Material for this task —
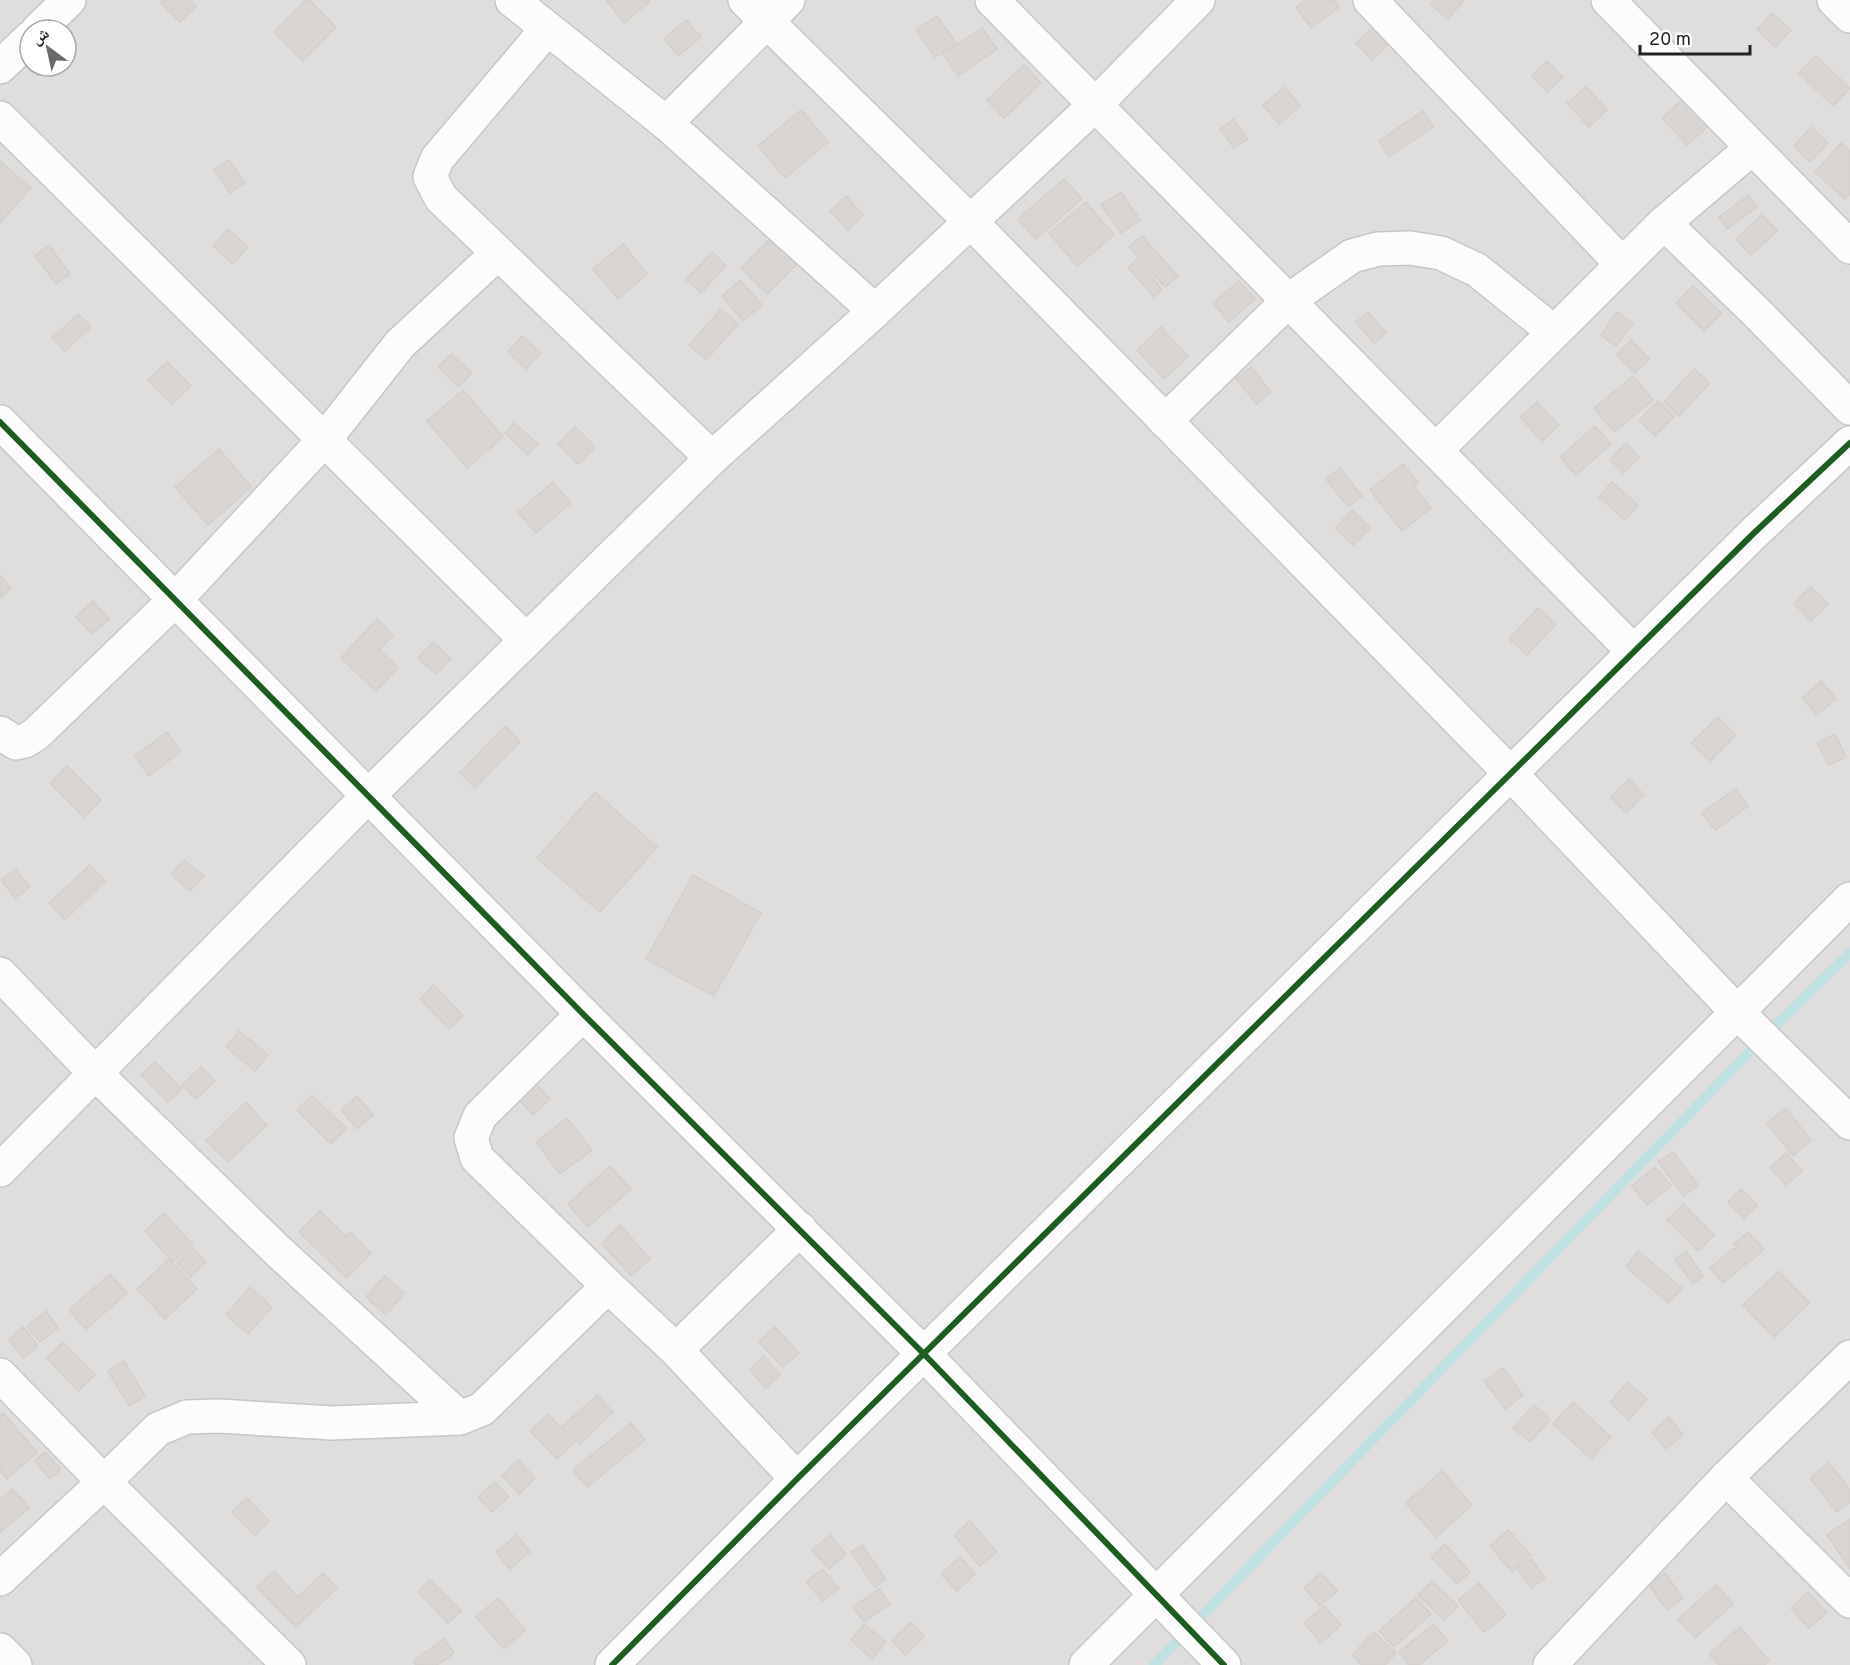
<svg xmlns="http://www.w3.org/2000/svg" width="1850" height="1665" viewBox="0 0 1850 1665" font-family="Overpass,'Noto Naskh Arabic',sans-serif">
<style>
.residential{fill:#dfdedc;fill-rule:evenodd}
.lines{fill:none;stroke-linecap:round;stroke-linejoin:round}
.stream{stroke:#bee2e4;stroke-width:10}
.building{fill:#d8d5d3;stroke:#d3cfcc;stroke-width:1.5}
.street-casing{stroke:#c7c6c5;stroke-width:36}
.street{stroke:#fdfcfc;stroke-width:33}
.cycleway-casing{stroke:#fff;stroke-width:10}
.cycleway{stroke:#1b5e20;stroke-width:6}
</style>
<rect width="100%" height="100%" fill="#f0eeeb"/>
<path class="residential" d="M0,0H1850V1665H0ZM30,30H66V66H30Z"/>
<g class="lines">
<polyline class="stream" points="1154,1665 1763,1038 1850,953"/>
</g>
<g class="building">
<polygon points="164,0 190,0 196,6 180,22 161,3"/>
<polygon points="306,0 309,0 336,27 303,61 274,32"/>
<polygon points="606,0 648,0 649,2 624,23"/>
<polygon points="1306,0 1334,0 1339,7 1311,28 1296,7"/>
<polygon points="1435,0 1464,0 1448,19 1431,5"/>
<polygon points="1772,13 1791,30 1775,47 1757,29"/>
<polygon points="937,16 956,43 935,57 916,30"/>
<polygon points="686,20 701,37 678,56 664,39"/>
<polygon points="1374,26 1390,43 1372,60 1356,43"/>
<polygon points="982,28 997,49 958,76 943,54"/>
<polygon points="1816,56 1850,88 1833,106 1799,73"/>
<polygon points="1547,61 1563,77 1547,92 1532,75"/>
<polygon points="1024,65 1041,83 1004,118 987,100"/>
<polygon points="1285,87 1300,106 1279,124 1263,105"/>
<polygon points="1586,87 1607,110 1589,127 1567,103"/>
<polygon points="1688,95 1712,123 1687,145 1662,118"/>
<polygon points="801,110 828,142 785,178 758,146"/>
<polygon points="1423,111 1433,127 1389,157 1379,141"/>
<polygon points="1233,119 1248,139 1234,148 1220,129"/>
<polygon points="1811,127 1828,143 1810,162 1794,146"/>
<polygon points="1841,143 1850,151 1850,194 1845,199 1815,172"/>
<polygon points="229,160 245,183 230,193 214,170"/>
<polygon points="0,161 31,188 0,223"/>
<polygon points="1064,179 1082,199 1036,239 1018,219"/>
<polygon points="1121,192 1140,220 1121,233 1101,205"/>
<polygon points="1749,195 1757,207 1727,229 1719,217"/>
<polygon points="846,196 863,215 848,230 830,211"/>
<polygon points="1086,202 1114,235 1077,266 1049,233"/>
<polygon points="1762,215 1777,231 1751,255 1736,239"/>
<polygon points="228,229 248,247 233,264 213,246"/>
<polygon points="1142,236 1178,276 1165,287 1129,247"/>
<polygon points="771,238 797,264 767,294 741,268"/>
<polygon points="623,244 647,274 618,299 593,269"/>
<polygon points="49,245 70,274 56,284 35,256"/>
<polygon points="712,252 726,266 701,293 686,280"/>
<polygon points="1137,259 1162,290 1154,297 1128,267"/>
<polygon points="740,280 762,305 743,321 722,296"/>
<polygon points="1239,281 1255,299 1229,322 1213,303"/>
<polygon points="1693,286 1721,313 1704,331 1676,303"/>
<polygon points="721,309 738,324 706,360 689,345"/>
<polygon points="1368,312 1386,333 1374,343 1356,322"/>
<polygon points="1617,312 1633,323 1616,346 1601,335"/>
<polygon points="78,314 91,327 65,351 52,338"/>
<polygon points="1161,327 1188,357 1164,379 1137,350"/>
<polygon points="522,336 541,353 526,369 508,352"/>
<polygon points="1631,340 1649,359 1635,373 1617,355"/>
<polygon points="451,354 472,373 458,387 438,367"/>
<polygon points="167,362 191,386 172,404 148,380"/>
<polygon points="1251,367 1271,392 1257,404 1236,379"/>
<polygon points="1694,369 1710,383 1679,416 1664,402"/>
<polygon points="1633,376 1653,400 1614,432 1594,408"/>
<polygon points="463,390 503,437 467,468 427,421"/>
<polygon points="1658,401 1674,416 1655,436 1639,420"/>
<polygon points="1537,402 1559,425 1542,441 1520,417"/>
<polygon points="514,423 538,444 528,455 505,433"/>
<polygon points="1595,426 1611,444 1576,475 1560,457"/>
<polygon points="575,427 595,447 578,464 558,444"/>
<polygon points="1626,443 1639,457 1623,473 1610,459"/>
<polygon points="219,449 251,487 208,525 175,487"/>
<polygon points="1403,464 1418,483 1414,486 1431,508 1402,531 1370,490"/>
<polygon points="1340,468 1362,496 1348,507 1326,479"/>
<polygon points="553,482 571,503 536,533 518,512"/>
<polygon points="1612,482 1638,505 1625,520 1599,497"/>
<polygon points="1352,510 1370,528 1353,545 1335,528"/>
<polygon points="0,575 11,589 0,598"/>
<polygon points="1811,587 1828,604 1811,621 1794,603"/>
<polygon points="93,601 109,619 92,634 76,617"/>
<polygon points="1538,608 1556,624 1527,655 1509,639"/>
<polygon points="377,619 393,635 379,650 398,667 376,691 341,658"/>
<polygon points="433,642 451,659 436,674 418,658"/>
<polygon points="1821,681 1836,699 1817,715 1802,698"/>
<polygon points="1718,717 1736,735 1710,761 1691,743"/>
<polygon points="505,726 520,742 475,788 460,773"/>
<polygon points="167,732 181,751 149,776 135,756"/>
<polygon points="1835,734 1846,757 1829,765 1817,743"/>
<polygon points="67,766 101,800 84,817 50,783"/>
<polygon points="1629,779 1644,795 1626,813 1611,797"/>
<polygon points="1735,789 1748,806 1715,830 1702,813"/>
<polygon points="595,792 657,847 600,912 537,858"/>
<polygon points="184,860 204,876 190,891 171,874"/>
<polygon points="90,865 105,881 65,920 49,903"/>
<polygon points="15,869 30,887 15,898 1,880"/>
<polygon points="693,875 761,913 714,996 646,959"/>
<polygon points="434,985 463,1016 449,1029 420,999"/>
<polygon points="239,1031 268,1055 255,1071 226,1047"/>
<polygon points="155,1062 182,1089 168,1102 141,1075"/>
<polygon points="201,1067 215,1081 196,1099 182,1085"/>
<polygon points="534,1082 550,1099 533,1115 517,1097"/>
<polygon points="312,1095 346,1128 331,1144 297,1110"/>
<polygon points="357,1096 373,1115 357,1129 341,1110"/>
<polygon points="246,1102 267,1125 228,1162 206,1141"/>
<polygon points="1786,1108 1811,1141 1793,1156 1767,1123"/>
<polygon points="567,1118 592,1150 560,1174 536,1142"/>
<polygon points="1673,1152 1698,1185 1684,1196 1658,1162"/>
<polygon points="1786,1153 1802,1171 1786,1185 1770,1168"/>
<polygon points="610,1166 631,1189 588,1227 568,1204"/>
<polygon points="1655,1167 1671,1186 1647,1205 1632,1186"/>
<polygon points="1741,1189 1757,1205 1744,1218 1728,1202"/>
<polygon points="1683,1204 1714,1235 1698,1251 1667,1220"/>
<polygon points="320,1211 346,1236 350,1232 371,1253 347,1278 299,1232"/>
<polygon points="164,1213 193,1245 173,1262 145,1231"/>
<polygon points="620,1225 650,1259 631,1276 602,1243"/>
<polygon points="1748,1232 1764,1249 1750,1262 1734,1244"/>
<polygon points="193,1248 206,1262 190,1277 177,1263"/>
<polygon points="1734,1248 1747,1263 1723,1283 1710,1268"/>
<polygon points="1638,1251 1682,1288 1669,1303 1626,1267"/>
<polygon points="1686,1251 1703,1276 1693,1284 1675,1259"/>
<polygon points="169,1259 197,1289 165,1319 137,1289"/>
<polygon points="1779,1271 1809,1303 1774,1337 1743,1305"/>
<polygon points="110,1274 127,1293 86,1329 69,1310"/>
<polygon points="385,1276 404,1293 386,1315 366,1297"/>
<polygon points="250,1287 272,1307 248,1334 226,1315"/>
<polygon points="46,1311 58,1328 40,1342 27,1326"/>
<polygon points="23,1327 38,1346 23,1358 9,1340"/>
<polygon points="775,1327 799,1353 783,1367 759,1342"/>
<polygon points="63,1342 95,1375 78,1391 47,1358"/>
<polygon points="763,1356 780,1374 766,1388 750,1370"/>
<polygon points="124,1361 145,1396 129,1406 108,1371"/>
<polygon points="1503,1368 1523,1395 1505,1409 1484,1381"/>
<polygon points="1627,1382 1647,1399 1629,1420 1610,1403"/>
<polygon points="597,1395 613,1412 580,1444 563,1426"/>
<polygon points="1573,1402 1611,1437 1591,1459 1553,1424"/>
<polygon points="1534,1405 1550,1419 1530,1442 1513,1428"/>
<polygon points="3,1413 37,1452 7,1479 0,1471 0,1416"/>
<polygon points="548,1414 575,1442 557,1459 530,1431"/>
<polygon points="1669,1417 1683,1435 1666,1449 1652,1432"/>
<polygon points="631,1423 645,1440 587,1487 573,1470"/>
<polygon points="45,1452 61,1469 50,1479 35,1461"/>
<polygon points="518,1460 535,1478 519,1494 502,1476"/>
<polygon points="1829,1463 1850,1490 1850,1502 1837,1512 1810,1478"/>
<polygon points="1442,1471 1472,1505 1436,1537 1406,1503"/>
<polygon points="495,1482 509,1497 492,1512 478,1497"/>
<polygon points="13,1489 29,1508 0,1532 0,1499"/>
<polygon points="247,1498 269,1521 255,1536 232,1512"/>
<polygon points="1850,1519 1850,1569 1827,1535"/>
<polygon points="970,1521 997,1552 980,1566 954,1535"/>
<polygon points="1508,1530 1531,1555 1512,1572 1490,1546"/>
<polygon points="517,1535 530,1552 510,1569 496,1552"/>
<polygon points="830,1535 846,1554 829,1569 812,1550"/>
<polygon points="1445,1544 1470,1572 1457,1584 1431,1557"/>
<polygon points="862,1545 886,1579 875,1587 851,1552"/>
<polygon points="960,1557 975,1574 957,1591 941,1574"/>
<polygon points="1531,1559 1545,1578 1531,1588 1517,1569"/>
<polygon points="822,1569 839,1588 823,1601 806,1582"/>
<polygon points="274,1571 298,1597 323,1573 337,1588 296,1627 257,1587"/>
<polygon points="1321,1573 1337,1591 1320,1606 1304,1588"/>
<polygon points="1665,1573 1683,1598 1667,1610 1649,1585"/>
<polygon points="430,1580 461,1611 448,1623 418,1592"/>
<polygon points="1432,1581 1458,1606 1444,1620 1418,1595"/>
<polygon points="1479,1583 1506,1615 1484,1632 1458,1600"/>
<polygon points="1716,1585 1733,1604 1695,1638 1678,1619"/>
<polygon points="879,1589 890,1604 864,1622 853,1607"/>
<polygon points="1808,1592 1827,1613 1809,1628 1791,1608"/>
<polygon points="498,1598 525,1630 504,1649 476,1617"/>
<polygon points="1416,1598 1431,1614 1394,1647 1379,1631"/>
<polygon points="1324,1606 1341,1625 1321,1643 1304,1623"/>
<polygon points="911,1622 924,1637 905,1655 892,1640"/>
<polygon points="864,1624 886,1642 872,1659 851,1640"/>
<polygon points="1434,1624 1448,1641 1419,1665 1409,1665 1399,1652"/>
<polygon points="1740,1627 1769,1661 1764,1665 1719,1665 1709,1654"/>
<polygon points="1374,1632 1396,1653 1385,1665 1362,1665 1352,1655"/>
<polygon points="444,1639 454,1653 437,1665 416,1665 414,1661"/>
</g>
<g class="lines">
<g class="street-casing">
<g id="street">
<polyline points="512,0 666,123 875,311"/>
<polyline points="745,0 970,221 1511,774 1738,1013 1850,1123"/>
<polyline points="992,0 1634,652"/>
<polyline points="1370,0 1622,264"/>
<polyline points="1608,0 1850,247"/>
<polyline points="1834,0 1850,16"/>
<polyline points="547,29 437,159 430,177 441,198 712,458"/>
<polyline points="38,30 69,0"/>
<polyline points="0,67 30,38"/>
<polyline points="0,118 526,640"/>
<polyline points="666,123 788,0"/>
<polyline points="1664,223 1756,312 1850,408"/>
<polyline points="1165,421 1289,300 1352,256 1378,249 1410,248 1441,253 1477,270 1554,332"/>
<polyline points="0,422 583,1014 924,1354 1224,1665"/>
<polyline points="1436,450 1664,223 1752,148"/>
<polyline points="0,733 16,743 25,741 36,734 176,599 325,439 400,344 498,253"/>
<polyline points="0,974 96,1074 279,1252 460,1418"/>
<polyline points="583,1014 480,1116 471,1138 477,1158 608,1286 676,1350 797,1479"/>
<polyline points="0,1170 369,795 712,458 875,311 1096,104 1198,0"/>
<polyline points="676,1350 800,1229"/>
<polyline points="0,1375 104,1482 289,1665"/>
<polyline points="1726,1478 1850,1601"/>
<polyline points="0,1579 104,1482 158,1429 187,1417 219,1416 332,1423 460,1418 482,1409 608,1286"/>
<polyline points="0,1650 15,1665"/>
<polyline points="612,1665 797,1479 1754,533 1850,443"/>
<polyline points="1086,1665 1850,899"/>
<polyline points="1550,1665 1726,1478 1850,1357"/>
</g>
</g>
<use href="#street" class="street"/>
<g class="cycleway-casing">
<g id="cycleway">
<polyline points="0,422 583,1014 924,1354 1224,1665"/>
<polyline points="612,1665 797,1479 1754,533 1850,443"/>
</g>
</g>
<use href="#cycleway" class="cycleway"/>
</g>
<g transform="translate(48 48) rotate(327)"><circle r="28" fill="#ffffff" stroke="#a7a7a7" stroke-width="1.5"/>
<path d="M0-4.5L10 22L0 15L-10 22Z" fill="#6a6968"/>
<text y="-9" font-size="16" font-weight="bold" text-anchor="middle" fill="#222222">ش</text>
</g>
<path d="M1640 45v9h110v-9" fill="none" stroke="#222222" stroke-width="3"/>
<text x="1649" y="45" font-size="18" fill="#222222" stroke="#ffffff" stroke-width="4.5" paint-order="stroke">20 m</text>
</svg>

Required action — Count how many lines in the entries hold "height" and reply with that number alone.

Exercise solution — 2